The exchange between Chapman and the cabbie takes place about three minutes into the movie. 81 minutes to go. (Boy, and Pauline Kael thought it was a chore to spend time with the main characters of Raging Bull. At least Scorsese's film gave you something to look at.)
After checking into a seedy hotel, Chapman takes his place outside the Dakota, Lennon's residence, and muses on "phonies," Lennon's putative betrayal of some ideals, and such. "I'm too vulnerable for a world full of pain and lies and loneliness," he moans. He tentatively befriends a young Lennon fan named Jude, as in "Hey." (Lohan portrays her with perfunctory naïve sweetness.) He gets all agitated by the Dakota's connection to Rosemary's Baby, and seems to be unaware that "Helter Skelter" was Paul's song. He gets serviced by the most tragic-looking call girl in the five boroughs. He gets into a bit of a tiff with a photographer hanging out at the building (Friedlander, who actually supplies a laugh or two, although one feels guilty about them afterward). In the most repellent scene, he meets little Sean Lennon and his governess. Generally, Chapter 27's Chapman behaves in a way that would have gotten him picked up for disorderly conduct in real life; said arrest might well have resulted in sparing Lennon's life, and sparing the rest of us this grotesque film.

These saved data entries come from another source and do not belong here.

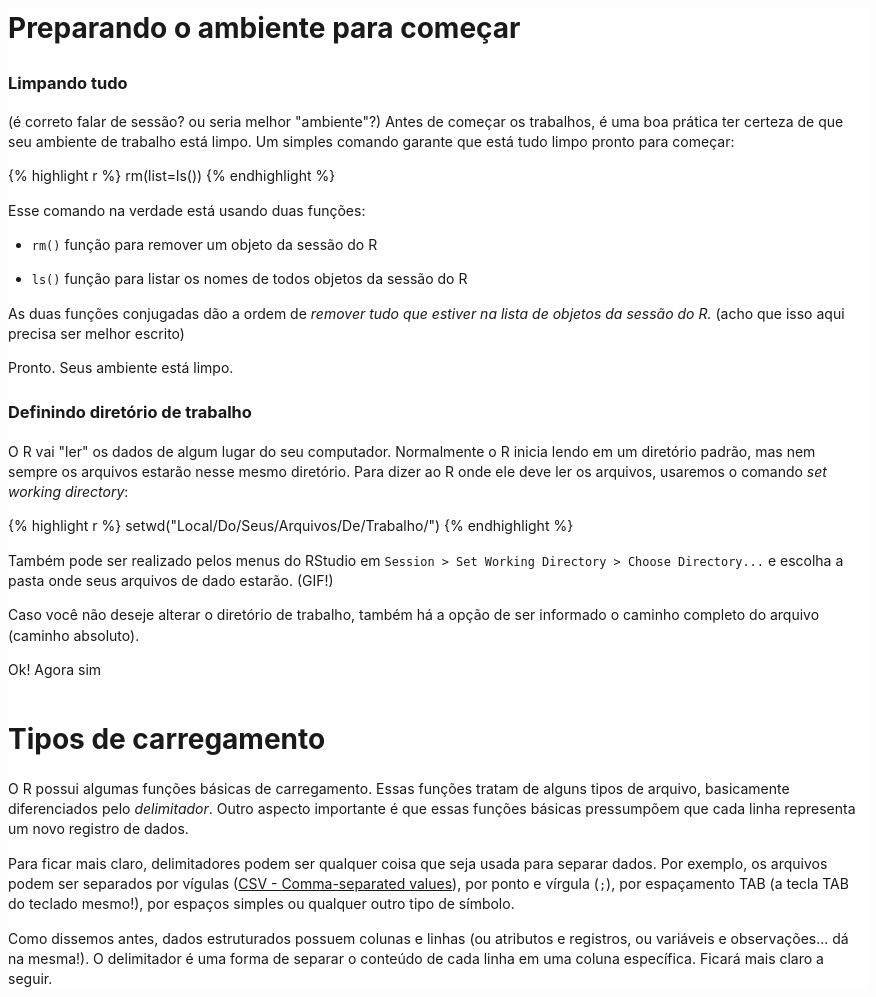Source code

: # Preparando o ambiente para começar

### Limpando tudo 

(é correto falar de sessão? ou seria melhor "ambiente"?)
Antes de começar os trabalhos, é uma boa prática ter certeza de que seu ambiente de trabalho está limpo. Um simples comando garante que está tudo limpo pronto para começar:


{% highlight r %}
 rm(list=ls())
{% endhighlight %}

Esse comando na verdade está usando duas funções:

* `rm()` função para remover um objeto da sessão do R

* `ls()` função para listar os nomes de todos objetos da sessão do R

As duas funções conjugadas dão a ordem de *remover tudo que estiver na lista de objetos da sessão do R.* (acho que isso aqui precisa ser melhor escrito)

Pronto. Seus ambiente está limpo.

### Definindo diretório de trabalho

O R vai "ler" os dados de algum lugar do seu computador. Normalmente o R inicia lendo em um diretório padrão, mas nem sempre os arquivos estarão nesse mesmo diretório. Para dizer ao R onde ele deve ler os arquivos, usaremos o comando _set working directory_:


{% highlight r %}
 setwd("Local/Do/Seus/Arquivos/De/Trabalho/")
{% endhighlight %}

Também pode ser realizado pelos menus do RStudio em `Session > Set Working Directory > Choose Directory...` e escolha a pasta onde seus arquivos de dado estarão. (GIF!)

Caso você não deseje alterar o diretório de trabalho, também há a opção de ser informado o caminho completo do arquivo (caminho absoluto).

Ok! Agora sim

# Tipos de carregamento

O R possui algumas funções básicas de carregamento. Essas funções tratam de alguns tipos de arquivo, basicamente diferenciados pelo *delimitador*. Outro aspecto importante é que essas funções básicas pressumpõem que cada linha representa um novo registro de dados.

Para ficar mais claro, delimitadores podem ser qualquer coisa que seja usada para separar dados. Por exemplo, os arquivos podem ser separados por vígulas ([CSV - Comma-separated values](https://pt.wikipedia.org/wiki/Comma-separated_values)), por ponto e vírgula (`;`), por espaçamento TAB (a tecla TAB do teclado mesmo!), por espaços simples ou qualquer outro tipo de símbolo.

Como dissemos antes, dados estruturados possuem colunas e linhas (ou atributos e registros, ou variáveis e observações... dá na mesma!). O delimitador é uma forma de separar o conteúdo de cada linha em uma coluna específica. Ficará mais claro a seguir.
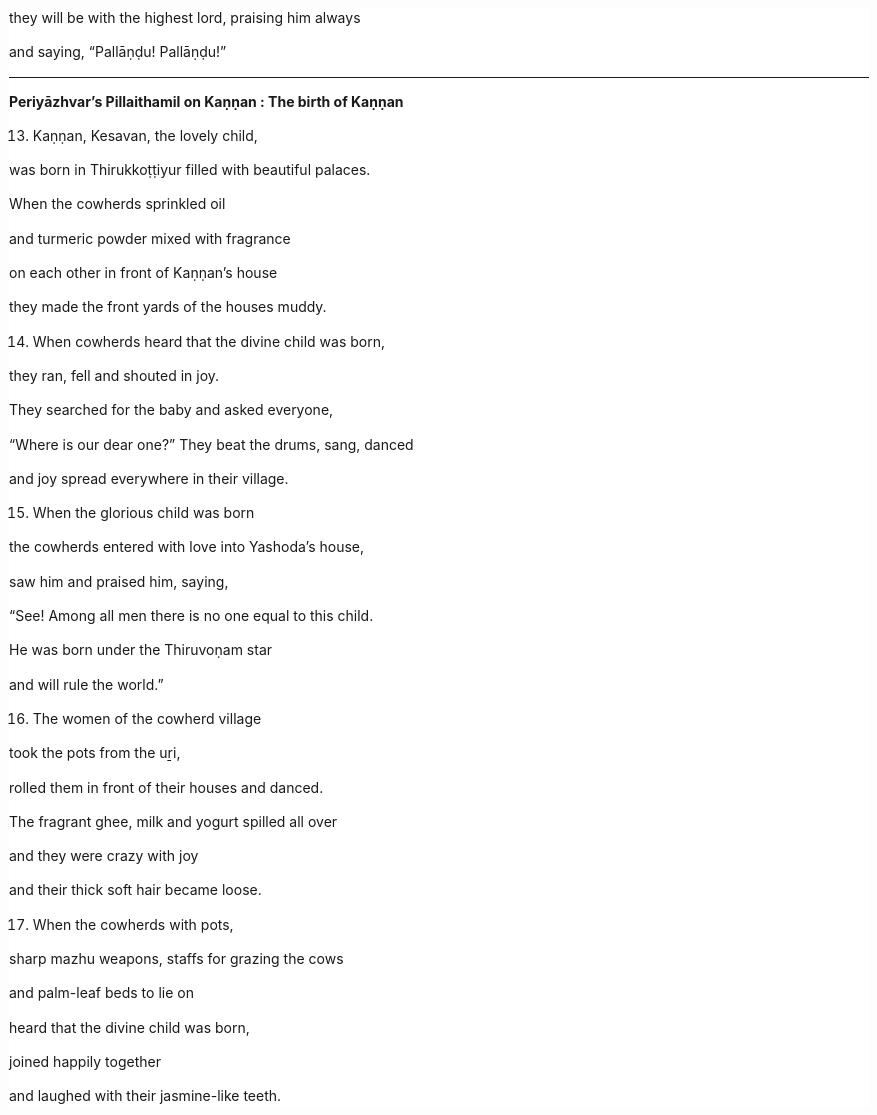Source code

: they will be with the highest lord, praising him always  

and saying, “Pallāṇḍu! Pallāṇḍu!”  

------------  

**Periyāzhvar’s Pillaithamil on Kaṇṇan : The birth of Kaṇṇan**  

13. Kaṇṇan, Kesavan, the lovely child,  

was born in Thirukkoṭṭiyur filled with beautiful palaces.  

When the cowherds sprinkled oil  

and turmeric powder mixed with fragrance  

on each other in front of Kaṇṇan’s house  

they made the front yards of the houses muddy.  

14. When cowherds heard that the divine child was born,  

they ran, fell and shouted in joy.  

They searched for the baby and asked everyone,  

“Where is our dear one?” They beat the drums, sang, danced  

and joy spread everywhere in their village.  

15. When the glorious child was born  

the cowherds entered with love into Yashoda’s house,  

saw him and praised him, saying,  

“See! Among all men there is no one equal to this child.  

He was born under the Thiruvoṇam star  

and will rule the world.”  

16. The women of the cowherd village  

took the pots from the uṟi,  

rolled them in front of their houses and danced.  

The fragrant ghee, milk and yogurt spilled all over  

and they were crazy with joy  

and their thick soft hair became loose.  

17. When the cowherds with pots,  

sharp mazhu weapons, staffs for grazing the cows  

and palm-leaf beds to lie on  

heard that the divine child was born,  

joined happily together  

and laughed with their jasmine-like teeth.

Don't get me wrong — I don't think this or any other subject matter is de facto taboo. True, I'm more attracted to portrayals of the lives of artists and thinkers than of the lives of those who kill them, but then there's Losey's underappreciated The Assassination of Trotsky. And yes, I am personally offended by the very idea of Mark David Chapman. The problem with Chapter 27 (the title, in case you're wondering, is derived from the putative "missing chapter" of Rye, which, according to one writer, has a profound numerological significance linking Lennon and Chapman; none of this is in the film, mind you, which gives you some idea of its overall coherence) — well, one of its many problems — is that it not only does nothing to make me any bit less personally offended by Mark David Chapman, but that it does nothing at all, except luxuriate in Leto's appalling reverse narcissism, which reaches its apogee when his Chapman does his own little Taxi Driver bit in a hotel room.
You want to understand the difference between good and bad acting. Well, to take a probably too-obvious example, look at Daniel Day-Lewis in There Will Be Blood. When he opens his mouth to speak, it's not his voice that comes out — it's his character's. Every time Leto drawls a word, it's not a character named Chapman talking: it's Jared Leto doing a crummy Southern accent. Urgh. This conception of Chapman as some sort of Faulknerian idiot man-child wouldn't pass muster at an acting workshop conducted by Corky St. Clair. Leto's at his best, such as it is, playing self-infatuated petulant creeps (as in his work for director David Fincher in Fight Club and Panic Room). In this film, he's not playing Mark David Chapman. He's being a self-infatuated petulant creep who thinks that temporarily fucking up his body makes him Robert De Niro. Wrong, wrong, wrong.